### Saved data entries
--- --- ---
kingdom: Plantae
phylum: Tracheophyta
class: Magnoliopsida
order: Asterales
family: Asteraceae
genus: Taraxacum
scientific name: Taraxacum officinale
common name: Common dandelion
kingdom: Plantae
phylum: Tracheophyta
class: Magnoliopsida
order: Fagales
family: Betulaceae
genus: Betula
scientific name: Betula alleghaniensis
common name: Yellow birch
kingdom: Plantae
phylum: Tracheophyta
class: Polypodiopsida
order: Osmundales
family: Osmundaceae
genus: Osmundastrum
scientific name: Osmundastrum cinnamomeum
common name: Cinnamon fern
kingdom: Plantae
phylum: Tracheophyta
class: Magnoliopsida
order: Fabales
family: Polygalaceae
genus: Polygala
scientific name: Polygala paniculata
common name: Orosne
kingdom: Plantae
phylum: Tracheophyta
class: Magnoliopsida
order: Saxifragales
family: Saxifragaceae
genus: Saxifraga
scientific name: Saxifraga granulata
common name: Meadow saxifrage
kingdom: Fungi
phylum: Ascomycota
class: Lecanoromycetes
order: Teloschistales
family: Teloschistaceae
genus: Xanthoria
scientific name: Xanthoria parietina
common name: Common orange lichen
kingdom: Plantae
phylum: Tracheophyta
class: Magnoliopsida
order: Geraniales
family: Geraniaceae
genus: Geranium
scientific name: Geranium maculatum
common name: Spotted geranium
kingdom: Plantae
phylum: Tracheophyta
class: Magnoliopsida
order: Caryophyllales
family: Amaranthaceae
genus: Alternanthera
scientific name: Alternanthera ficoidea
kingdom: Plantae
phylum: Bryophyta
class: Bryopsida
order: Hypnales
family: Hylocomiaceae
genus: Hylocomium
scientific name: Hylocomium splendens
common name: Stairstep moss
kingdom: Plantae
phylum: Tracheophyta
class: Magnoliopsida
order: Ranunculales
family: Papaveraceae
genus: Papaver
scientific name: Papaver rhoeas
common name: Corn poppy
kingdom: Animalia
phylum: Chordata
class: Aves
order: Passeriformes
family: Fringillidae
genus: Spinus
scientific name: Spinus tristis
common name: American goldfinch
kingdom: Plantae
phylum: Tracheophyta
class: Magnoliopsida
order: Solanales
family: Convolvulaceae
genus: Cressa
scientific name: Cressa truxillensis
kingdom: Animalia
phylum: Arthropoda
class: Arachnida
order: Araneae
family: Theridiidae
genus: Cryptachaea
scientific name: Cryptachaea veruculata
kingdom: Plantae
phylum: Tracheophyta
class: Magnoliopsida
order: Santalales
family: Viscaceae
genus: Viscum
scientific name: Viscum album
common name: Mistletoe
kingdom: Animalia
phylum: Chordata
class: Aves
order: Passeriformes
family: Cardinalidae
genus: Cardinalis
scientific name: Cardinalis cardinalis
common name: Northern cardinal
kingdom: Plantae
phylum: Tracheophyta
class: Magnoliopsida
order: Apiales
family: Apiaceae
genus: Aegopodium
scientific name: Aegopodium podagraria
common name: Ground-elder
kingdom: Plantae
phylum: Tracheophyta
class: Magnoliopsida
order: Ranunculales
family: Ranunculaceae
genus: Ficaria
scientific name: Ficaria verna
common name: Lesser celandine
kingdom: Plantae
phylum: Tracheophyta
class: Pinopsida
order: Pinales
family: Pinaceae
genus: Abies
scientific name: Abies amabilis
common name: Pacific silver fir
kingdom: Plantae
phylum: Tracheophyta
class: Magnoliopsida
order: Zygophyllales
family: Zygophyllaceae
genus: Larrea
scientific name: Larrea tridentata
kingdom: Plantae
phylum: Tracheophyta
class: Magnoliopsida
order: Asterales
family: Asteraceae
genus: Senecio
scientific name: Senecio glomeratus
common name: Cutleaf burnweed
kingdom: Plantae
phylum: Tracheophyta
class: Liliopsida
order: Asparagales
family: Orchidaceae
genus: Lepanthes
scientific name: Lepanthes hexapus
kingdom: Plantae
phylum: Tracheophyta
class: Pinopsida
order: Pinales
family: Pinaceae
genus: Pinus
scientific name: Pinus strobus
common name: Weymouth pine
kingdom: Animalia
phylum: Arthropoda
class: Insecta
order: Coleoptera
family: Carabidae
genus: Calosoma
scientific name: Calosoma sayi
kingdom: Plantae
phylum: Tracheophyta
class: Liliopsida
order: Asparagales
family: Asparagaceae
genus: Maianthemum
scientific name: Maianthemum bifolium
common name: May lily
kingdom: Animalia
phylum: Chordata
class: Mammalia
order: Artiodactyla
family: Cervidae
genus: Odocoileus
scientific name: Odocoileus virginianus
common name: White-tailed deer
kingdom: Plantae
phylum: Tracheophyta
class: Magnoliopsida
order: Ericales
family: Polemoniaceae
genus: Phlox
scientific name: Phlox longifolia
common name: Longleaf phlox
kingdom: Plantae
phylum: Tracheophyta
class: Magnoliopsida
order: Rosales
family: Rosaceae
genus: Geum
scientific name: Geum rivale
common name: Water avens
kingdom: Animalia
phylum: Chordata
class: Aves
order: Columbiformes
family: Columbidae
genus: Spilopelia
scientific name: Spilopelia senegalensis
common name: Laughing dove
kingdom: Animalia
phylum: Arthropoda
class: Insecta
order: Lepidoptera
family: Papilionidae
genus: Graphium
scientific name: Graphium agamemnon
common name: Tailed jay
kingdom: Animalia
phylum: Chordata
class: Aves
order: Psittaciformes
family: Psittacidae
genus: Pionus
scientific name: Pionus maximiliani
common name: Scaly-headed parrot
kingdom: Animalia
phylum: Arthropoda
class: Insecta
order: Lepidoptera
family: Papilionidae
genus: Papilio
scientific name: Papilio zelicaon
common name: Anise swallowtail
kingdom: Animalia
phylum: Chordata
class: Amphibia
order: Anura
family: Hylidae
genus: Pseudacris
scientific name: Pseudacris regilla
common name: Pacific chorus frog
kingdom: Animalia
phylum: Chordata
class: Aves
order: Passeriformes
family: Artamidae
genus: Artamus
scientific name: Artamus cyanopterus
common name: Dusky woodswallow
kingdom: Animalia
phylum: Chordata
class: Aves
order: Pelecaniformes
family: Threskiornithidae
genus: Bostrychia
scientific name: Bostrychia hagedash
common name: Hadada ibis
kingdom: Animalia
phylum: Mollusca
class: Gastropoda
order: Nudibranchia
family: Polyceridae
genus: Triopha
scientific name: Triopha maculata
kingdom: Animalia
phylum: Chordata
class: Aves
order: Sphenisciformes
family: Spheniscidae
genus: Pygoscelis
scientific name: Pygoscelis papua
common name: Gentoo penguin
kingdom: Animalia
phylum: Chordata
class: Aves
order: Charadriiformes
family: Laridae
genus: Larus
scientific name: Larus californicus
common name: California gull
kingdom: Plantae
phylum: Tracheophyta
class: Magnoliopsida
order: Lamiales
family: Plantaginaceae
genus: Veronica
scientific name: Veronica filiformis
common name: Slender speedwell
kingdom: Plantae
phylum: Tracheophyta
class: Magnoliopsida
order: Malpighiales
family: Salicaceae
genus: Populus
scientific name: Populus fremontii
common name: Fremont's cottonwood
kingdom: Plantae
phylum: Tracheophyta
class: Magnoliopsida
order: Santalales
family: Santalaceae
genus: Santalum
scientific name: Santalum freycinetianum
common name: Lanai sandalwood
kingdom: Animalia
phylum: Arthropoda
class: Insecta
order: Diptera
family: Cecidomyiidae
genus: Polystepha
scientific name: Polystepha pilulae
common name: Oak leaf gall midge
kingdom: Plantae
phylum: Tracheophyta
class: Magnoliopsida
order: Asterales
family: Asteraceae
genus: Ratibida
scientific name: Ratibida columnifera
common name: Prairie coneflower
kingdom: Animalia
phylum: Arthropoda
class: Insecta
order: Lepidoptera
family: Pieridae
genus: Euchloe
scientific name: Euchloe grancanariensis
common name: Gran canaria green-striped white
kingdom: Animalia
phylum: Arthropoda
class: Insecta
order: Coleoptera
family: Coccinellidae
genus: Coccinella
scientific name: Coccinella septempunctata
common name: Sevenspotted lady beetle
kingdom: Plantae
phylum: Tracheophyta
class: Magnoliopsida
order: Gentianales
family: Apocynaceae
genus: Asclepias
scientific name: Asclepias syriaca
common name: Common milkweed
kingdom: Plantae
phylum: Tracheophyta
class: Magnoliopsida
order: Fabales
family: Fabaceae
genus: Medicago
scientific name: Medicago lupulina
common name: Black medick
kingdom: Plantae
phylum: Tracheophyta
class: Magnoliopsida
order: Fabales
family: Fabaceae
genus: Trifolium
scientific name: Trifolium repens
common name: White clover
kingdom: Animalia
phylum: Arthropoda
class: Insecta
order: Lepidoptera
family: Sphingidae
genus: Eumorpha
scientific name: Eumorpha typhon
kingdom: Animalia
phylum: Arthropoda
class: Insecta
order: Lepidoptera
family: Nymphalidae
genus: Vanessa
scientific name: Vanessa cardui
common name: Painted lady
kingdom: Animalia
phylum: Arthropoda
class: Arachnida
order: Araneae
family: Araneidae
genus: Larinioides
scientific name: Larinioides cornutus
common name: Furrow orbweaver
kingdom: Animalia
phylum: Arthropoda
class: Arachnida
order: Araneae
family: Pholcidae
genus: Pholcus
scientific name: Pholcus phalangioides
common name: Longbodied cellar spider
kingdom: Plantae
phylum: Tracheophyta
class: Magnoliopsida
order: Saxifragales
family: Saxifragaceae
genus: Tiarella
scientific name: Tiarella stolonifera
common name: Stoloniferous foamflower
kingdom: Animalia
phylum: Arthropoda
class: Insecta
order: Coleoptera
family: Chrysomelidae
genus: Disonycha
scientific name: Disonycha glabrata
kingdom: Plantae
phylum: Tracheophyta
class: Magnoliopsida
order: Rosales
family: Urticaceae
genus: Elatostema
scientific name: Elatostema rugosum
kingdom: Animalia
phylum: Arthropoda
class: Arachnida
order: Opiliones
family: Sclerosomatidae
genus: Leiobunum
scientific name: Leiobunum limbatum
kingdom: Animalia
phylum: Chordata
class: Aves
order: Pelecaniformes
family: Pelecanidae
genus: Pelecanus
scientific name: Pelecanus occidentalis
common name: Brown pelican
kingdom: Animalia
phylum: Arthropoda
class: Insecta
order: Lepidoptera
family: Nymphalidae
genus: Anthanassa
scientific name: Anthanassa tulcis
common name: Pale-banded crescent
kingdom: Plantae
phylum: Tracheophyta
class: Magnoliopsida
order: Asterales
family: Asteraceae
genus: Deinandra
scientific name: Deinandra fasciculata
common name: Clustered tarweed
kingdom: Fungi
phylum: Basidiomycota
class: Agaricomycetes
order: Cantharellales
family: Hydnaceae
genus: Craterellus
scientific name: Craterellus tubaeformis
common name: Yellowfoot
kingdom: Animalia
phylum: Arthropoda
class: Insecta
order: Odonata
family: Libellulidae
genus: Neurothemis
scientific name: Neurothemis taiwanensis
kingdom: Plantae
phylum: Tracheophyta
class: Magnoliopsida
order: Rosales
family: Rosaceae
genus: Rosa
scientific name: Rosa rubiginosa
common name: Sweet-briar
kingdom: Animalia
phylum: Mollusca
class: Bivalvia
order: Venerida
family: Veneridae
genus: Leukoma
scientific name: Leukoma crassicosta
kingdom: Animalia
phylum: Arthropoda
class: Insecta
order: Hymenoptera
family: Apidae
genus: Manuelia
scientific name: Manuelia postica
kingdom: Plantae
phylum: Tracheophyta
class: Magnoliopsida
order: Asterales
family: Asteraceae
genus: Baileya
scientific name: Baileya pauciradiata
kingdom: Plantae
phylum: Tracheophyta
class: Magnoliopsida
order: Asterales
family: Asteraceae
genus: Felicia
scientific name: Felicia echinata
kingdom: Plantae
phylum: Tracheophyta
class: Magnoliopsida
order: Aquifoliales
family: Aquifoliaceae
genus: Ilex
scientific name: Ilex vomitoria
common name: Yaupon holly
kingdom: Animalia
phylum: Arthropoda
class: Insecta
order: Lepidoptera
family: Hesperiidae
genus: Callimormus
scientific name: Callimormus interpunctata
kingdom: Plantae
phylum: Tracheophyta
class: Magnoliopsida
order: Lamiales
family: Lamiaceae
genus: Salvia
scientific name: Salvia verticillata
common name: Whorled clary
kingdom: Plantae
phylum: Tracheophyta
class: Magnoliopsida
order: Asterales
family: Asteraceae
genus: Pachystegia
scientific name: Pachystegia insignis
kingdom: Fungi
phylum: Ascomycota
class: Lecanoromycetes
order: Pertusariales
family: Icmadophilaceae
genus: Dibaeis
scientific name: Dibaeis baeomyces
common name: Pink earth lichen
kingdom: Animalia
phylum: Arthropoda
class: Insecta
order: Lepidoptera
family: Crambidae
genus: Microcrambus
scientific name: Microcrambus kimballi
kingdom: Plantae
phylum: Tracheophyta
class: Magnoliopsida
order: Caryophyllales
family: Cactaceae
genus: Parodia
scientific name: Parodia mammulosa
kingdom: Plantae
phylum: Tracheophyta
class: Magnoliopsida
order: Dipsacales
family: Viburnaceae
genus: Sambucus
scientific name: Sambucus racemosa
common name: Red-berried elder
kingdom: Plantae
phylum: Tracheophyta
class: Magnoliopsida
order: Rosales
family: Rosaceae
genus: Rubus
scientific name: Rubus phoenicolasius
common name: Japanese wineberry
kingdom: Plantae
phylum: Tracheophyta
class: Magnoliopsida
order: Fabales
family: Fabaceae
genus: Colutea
--- --- ---
### Problem to solve
Extract the lines from the start of the records up to and including the line with "genus: Geranium", and reproduce each one unchanged.

### Exercise output
kingdom: Plantae
phylum: Tracheophyta
class: Magnoliopsida
order: Asterales
family: Asteraceae
genus: Taraxacum
scientific name: Taraxacum officinale
common name: Common dandelion
kingdom: Plantae
phylum: Tracheophyta
class: Magnoliopsida
order: Fagales
family: Betulaceae
genus: Betula
scientific name: Betula alleghaniensis
common name: Yellow birch
kingdom: Plantae
phylum: Tracheophyta
class: Polypodiopsida
order: Osmundales
family: Osmundaceae
genus: Osmundastrum
scientific name: Osmundastrum cinnamomeum
common name: Cinnamon fern
kingdom: Plantae
phylum: Tracheophyta
class: Magnoliopsida
order: Fabales
family: Polygalaceae
genus: Polygala
scientific name: Polygala paniculata
common name: Orosne
kingdom: Plantae
phylum: Tracheophyta
class: Magnoliopsida
order: Saxifragales
family: Saxifragaceae
genus: Saxifraga
scientific name: Saxifraga granulata
common name: Meadow saxifrage
kingdom: Fungi
phylum: Ascomycota
class: Lecanoromycetes
order: Teloschistales
family: Teloschistaceae
genus: Xanthoria
scientific name: Xanthoria parietina
common name: Common orange lichen
kingdom: Plantae
phylum: Tracheophyta
class: Magnoliopsida
order: Geraniales
family: Geraniaceae
genus: Geranium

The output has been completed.